DogBabi, that is a good question. My youngest son has what I call anxiety attacks - though never diagnosed. When he was a child, he would beg to go to a particular store - toys, fireworks, etc. Almost as soon as we got there, he would grab the nearest item and start wanting to get out of the store. It was like he couldn't concentrate on anything. All he could think about was getting out of the store - where he had begged to go. Even as a teenager he still loses his thoughts and can't think clearly when too many people are around. Part of his problem is ADHD, but I think there is more to it. I should take him for a diagnosis, but he insists he will not go.
During a period of time I was taking 4 graduate classes and working. I was completely stressed out over everything. One evening on the way home, I was supposed to pick up my middle son from a friend's house. I had been there countless times. That time I could not find the road.
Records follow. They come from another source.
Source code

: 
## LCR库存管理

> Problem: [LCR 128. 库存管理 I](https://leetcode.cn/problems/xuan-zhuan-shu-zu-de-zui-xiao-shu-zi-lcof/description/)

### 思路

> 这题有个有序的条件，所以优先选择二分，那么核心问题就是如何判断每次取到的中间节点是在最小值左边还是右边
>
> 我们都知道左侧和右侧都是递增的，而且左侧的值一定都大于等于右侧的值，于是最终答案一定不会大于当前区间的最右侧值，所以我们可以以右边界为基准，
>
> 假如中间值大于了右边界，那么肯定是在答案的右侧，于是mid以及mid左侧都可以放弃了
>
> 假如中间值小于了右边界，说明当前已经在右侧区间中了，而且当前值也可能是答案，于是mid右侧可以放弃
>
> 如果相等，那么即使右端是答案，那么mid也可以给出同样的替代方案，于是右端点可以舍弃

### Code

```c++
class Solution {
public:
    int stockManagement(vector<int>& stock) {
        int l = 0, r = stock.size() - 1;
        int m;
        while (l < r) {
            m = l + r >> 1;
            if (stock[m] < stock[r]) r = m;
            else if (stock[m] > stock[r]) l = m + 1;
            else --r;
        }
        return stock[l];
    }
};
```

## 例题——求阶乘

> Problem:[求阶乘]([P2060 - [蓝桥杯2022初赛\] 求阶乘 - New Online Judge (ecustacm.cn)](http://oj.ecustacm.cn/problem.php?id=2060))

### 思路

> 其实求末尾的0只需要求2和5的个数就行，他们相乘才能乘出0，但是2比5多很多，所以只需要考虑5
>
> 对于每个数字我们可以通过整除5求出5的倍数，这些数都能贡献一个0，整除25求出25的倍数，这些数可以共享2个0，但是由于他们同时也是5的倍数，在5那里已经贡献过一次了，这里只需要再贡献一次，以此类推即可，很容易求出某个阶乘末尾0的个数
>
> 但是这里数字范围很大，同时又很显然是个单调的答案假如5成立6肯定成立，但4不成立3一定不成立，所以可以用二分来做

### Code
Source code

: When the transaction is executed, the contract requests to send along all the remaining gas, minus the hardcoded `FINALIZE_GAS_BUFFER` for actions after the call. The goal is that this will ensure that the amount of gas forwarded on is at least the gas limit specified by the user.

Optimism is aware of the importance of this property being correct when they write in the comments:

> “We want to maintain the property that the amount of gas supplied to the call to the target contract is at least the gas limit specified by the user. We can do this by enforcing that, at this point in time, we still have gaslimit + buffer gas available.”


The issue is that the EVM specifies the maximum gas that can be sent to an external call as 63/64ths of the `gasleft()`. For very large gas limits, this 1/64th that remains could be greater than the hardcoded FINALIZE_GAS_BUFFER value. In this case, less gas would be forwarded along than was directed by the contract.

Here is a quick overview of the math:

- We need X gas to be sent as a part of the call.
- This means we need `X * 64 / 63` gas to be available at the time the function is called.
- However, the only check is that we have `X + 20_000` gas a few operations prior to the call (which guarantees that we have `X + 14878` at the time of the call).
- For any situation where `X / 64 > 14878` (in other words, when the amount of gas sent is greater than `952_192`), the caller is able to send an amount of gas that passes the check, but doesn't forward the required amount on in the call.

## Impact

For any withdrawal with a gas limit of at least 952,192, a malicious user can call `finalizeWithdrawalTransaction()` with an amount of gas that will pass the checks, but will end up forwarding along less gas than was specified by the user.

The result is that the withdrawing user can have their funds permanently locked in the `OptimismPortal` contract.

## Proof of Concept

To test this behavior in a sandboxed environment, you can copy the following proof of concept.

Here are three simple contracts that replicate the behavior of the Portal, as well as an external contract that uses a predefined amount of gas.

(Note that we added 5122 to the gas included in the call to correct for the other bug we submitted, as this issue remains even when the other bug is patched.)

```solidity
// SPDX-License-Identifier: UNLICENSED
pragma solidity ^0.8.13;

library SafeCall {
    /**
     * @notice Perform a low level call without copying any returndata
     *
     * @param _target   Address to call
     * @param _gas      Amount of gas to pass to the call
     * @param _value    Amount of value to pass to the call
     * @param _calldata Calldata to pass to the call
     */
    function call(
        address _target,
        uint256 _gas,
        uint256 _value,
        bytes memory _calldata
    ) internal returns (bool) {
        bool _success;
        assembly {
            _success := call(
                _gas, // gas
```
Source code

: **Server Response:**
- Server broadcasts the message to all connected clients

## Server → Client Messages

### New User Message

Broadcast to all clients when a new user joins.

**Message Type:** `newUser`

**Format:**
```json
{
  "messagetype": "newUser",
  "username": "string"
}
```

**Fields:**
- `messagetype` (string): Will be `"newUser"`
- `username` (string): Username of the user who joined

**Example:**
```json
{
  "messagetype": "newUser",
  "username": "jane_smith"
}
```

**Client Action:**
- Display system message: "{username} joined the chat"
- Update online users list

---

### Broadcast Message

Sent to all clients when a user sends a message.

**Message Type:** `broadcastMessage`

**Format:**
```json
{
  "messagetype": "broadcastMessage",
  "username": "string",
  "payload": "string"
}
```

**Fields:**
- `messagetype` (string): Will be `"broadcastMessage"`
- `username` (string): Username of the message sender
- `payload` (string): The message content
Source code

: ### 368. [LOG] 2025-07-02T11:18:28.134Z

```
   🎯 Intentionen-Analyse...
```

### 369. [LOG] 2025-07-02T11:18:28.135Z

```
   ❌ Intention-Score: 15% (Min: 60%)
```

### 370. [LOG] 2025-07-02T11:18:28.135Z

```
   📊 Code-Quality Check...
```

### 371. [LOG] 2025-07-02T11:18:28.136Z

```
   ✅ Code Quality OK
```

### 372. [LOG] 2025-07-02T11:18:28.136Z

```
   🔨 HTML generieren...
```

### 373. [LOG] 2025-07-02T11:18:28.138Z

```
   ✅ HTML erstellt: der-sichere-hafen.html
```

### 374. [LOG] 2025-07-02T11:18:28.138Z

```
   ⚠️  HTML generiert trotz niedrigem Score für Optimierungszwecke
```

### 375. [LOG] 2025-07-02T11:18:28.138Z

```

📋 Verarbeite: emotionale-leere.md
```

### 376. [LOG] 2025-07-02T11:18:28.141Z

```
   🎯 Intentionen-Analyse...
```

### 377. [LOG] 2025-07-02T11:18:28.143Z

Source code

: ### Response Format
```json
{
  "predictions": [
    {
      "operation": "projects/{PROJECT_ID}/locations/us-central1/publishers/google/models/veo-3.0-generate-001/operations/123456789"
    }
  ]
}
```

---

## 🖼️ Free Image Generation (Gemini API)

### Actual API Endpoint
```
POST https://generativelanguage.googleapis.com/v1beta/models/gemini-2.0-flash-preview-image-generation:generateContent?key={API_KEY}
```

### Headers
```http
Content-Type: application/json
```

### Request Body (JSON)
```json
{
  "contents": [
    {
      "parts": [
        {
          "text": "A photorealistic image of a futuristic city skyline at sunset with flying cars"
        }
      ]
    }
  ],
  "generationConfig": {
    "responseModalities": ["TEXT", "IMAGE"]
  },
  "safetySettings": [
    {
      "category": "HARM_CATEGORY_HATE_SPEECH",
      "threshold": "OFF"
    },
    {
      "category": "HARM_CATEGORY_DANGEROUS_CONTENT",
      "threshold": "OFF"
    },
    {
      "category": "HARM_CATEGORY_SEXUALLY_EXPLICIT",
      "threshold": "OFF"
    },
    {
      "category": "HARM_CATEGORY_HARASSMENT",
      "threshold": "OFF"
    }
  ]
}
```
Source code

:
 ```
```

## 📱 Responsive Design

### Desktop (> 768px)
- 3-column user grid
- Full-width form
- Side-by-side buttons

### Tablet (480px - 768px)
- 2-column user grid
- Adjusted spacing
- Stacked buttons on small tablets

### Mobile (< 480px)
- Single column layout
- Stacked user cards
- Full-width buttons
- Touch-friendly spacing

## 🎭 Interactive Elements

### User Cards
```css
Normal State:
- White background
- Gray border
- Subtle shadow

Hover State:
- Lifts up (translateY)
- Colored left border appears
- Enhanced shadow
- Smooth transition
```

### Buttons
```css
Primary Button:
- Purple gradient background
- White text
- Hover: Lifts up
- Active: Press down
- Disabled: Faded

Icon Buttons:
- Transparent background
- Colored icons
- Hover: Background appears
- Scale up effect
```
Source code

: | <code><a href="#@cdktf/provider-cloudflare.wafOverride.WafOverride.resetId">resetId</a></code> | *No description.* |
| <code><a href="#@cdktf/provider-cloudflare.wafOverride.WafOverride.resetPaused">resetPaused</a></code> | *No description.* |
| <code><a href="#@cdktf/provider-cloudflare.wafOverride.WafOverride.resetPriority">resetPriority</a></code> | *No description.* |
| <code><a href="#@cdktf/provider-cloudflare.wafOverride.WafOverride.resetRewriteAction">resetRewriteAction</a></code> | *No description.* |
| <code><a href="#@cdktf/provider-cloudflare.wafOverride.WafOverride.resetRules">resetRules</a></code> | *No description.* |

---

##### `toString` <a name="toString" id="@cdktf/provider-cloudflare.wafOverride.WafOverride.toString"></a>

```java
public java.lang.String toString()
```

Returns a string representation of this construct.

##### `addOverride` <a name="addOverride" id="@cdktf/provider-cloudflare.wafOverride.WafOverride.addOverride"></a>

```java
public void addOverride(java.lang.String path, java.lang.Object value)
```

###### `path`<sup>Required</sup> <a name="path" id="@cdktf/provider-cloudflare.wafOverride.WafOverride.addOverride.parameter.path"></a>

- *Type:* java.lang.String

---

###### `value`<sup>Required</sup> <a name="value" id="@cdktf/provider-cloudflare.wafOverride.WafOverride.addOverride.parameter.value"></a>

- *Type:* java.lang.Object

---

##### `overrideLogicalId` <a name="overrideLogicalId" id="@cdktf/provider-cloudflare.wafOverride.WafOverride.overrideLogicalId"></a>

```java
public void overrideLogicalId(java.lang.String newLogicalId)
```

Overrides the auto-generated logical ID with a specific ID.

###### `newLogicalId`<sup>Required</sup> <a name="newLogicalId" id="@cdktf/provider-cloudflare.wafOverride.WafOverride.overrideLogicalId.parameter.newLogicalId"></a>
I passed it repeatedly. I pulled off the road and started crying. It was like my mind just would not function. After a few minutes I pulled myself together and drove straight to his house. It had to be stress.
I agree that it's stress. Maybe for me, it's also a form of insecurity. It happens to me at times and I really don't know why. It happened to me so badly when I got abandoned by my ex-husband that I wouldn't even go to the grocery store until there was absolutely nothing in my house. I ordered my dog food online. I was terrible and I think maybe it was shock and stress. It hasn't happened to me in a while, but now I get that way at restaurants I've never been in before. I guess maybe I'm having anxiety attacks? fear of the unknown? invisible enemies? Maybe the fear of being alone? I don't know.
Save a dog/Save a life. It only takes one good person.
DogBabi, it is terrible the damage that we let others do to our self-concept. I heard one time that for every negative comment that we hear about our selves, it takes 10 or more positive comments to undo the damage.
I know from your posts that you are a bright and caring person. To survive a bad marriage and retain an open outlook on the world is a great accomplishment. Think of it this way - it was his loss. Concentrate on your strengths and accomplishments. Forget any negativity he made you feel. Think of those restaurants as rewards and incentives to which you are entitled.